Look at raw JSON in browser. We want to check out the domain value. You can find that under relationships. The domains come with a data object that contains an id and type. This is what we’ll be parsing.

To get started, open your project in progress or download the starter project. Create a new file under the model folder. Call it domain.dart. We will start by adding an enumeration for all the different domains currently supported. We’ll also include an all and unknown value.

enum Domain { all, ios, android, flutter, sss, unity, macos, archived, unknown }

Next, we’ll add an extension on the enumeration. This extension will make it quite easy to get a string value.

extension DomainExtension on Domain {
  String get name {
    switch (this) {
      case Domain.ios:
        return Strings.ios;
      case Domain.android:
        return Strings.android;
      case Domain.unity:
        return Strings.unity;
      case Domain.sss:
        return Strings.sss;
      case Domain.flutter:
        return Strings.flutter;
      case Domain.macos:
        return Strings.macos;
      case Domain.archived:
        return Strings.archived;
      default:
        return Strings.unknown;
    }
  }
}

We’re getting compile errors because we haven’t imported the strings file. Lets add it now.

import '../strings.dart';

With the domains all set, lets head over to the course class and add a domain property to it. Open up course.dart and add a list property to the class.

final List<Domain> domains;

Now import the Domain file.

import 'domain.dart';

Next, update the constructor to take in the domains.

this.domains,

Now for the fun part. We need to update the fromJson constructor method. Remember, the json is passed into this constructor so we have to configure it to work with the Course object. Scroll down to the fromJson constructor. Add the domains.

domains = []

We’ll add a function body to parse the domains. First we’ll get the domain data from the json.

domains = [] {
  final domainData =
        json['relationships']['domains']['data'] as List<dynamic>;
}

Now if the domain data has a length greater than zero, we’ll loop through the contents and add it to the domain’s list.

if (domainData.length > 0) {
  for (var i = 0; i < domainData.length; i++) {
    final domain =
        Course.getDomain(json['relationships']['domains']['data'][i]['id'] as String);
    domains.add(domain);
  }
}

So we’ve gotten the id of the domain, and we pass into the getDomain method. We haven’t defined it. First let’s import Constants.

import '../constants.dart';

Now lets write the getDomain method.

static Domain getDomain(String domainId) {
  switch (domainId) {
    case Constants.iosDomain:
      return Domain.ios;
    case Constants.androidDomain:
      return Domain.android;
    case Constants.unityDomain:
      return Domain.unity;
    case Constants.sssDomain:
      return Domain.sss;
    case Constants.flutterDomain:
      return Domain.flutter;
    case Constants.macosDomain:
      return Domain.macos;
    case Constants.archivedDomain:
      return Domain.archived;
    default:
      return Domain.unknown;
  }
}

Now we’re going to write a getter that will loop through the domains list and add them to a list.
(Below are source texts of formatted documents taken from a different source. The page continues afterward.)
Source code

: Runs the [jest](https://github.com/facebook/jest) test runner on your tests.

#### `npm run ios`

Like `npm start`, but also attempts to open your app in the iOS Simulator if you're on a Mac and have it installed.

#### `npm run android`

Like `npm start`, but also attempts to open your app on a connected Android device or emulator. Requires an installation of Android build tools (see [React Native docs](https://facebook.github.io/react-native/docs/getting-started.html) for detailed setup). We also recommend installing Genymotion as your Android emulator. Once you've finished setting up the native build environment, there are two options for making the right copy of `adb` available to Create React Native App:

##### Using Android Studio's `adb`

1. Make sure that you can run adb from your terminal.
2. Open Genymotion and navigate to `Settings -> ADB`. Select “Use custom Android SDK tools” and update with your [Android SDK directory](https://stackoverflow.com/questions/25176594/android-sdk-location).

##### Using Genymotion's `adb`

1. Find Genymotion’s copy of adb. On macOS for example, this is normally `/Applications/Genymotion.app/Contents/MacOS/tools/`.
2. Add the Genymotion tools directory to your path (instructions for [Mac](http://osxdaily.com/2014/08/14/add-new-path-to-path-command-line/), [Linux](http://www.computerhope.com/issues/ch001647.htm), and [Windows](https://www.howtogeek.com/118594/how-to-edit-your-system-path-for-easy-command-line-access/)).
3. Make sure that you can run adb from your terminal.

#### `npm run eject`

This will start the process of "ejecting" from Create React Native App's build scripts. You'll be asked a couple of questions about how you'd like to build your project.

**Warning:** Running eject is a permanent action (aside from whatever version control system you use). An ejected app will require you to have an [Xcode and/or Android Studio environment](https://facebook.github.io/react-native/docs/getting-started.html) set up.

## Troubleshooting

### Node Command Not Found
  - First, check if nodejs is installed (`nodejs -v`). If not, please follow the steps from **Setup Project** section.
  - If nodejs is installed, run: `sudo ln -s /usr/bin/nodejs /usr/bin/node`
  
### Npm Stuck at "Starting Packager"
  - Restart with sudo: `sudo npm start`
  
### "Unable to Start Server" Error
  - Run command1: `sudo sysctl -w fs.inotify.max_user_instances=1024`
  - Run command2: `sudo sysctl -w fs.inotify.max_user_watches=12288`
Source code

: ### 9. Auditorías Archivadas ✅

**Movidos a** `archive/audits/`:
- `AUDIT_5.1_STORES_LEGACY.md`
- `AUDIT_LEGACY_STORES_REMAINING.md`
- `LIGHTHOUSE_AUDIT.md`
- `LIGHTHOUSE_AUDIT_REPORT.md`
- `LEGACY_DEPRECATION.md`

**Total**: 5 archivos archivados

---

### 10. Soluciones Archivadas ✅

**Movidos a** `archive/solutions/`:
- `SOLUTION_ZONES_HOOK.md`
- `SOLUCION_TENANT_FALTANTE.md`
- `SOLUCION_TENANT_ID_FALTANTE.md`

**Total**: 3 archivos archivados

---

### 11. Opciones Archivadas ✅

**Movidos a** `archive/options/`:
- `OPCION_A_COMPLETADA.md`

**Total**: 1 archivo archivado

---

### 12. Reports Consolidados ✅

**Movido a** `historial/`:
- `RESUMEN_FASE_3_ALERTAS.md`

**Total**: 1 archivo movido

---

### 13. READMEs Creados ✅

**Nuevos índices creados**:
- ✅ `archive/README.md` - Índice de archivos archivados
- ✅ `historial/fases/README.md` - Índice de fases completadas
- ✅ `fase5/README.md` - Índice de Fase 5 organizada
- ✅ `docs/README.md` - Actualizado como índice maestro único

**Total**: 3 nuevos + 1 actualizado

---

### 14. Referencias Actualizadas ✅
String get domainsString {
  var result = '';
  for (var i = 0; i < domains.length - 1; i++) {
    result += domains[i].name + ', ';
  }
  result += domains.last.name;
  return result;
}

We added some additional logic to make sure our printed list doesn’t have a trailing comma at the end of it. Finally to test this out, we’ll update our toString method to print out the domain’s string.

String toString() {
  return name + ': ' + domainsString;
}

Nice work. Now hot reload or build and run. This time, you’ll see a list of courses with the domain’s strings. Well done.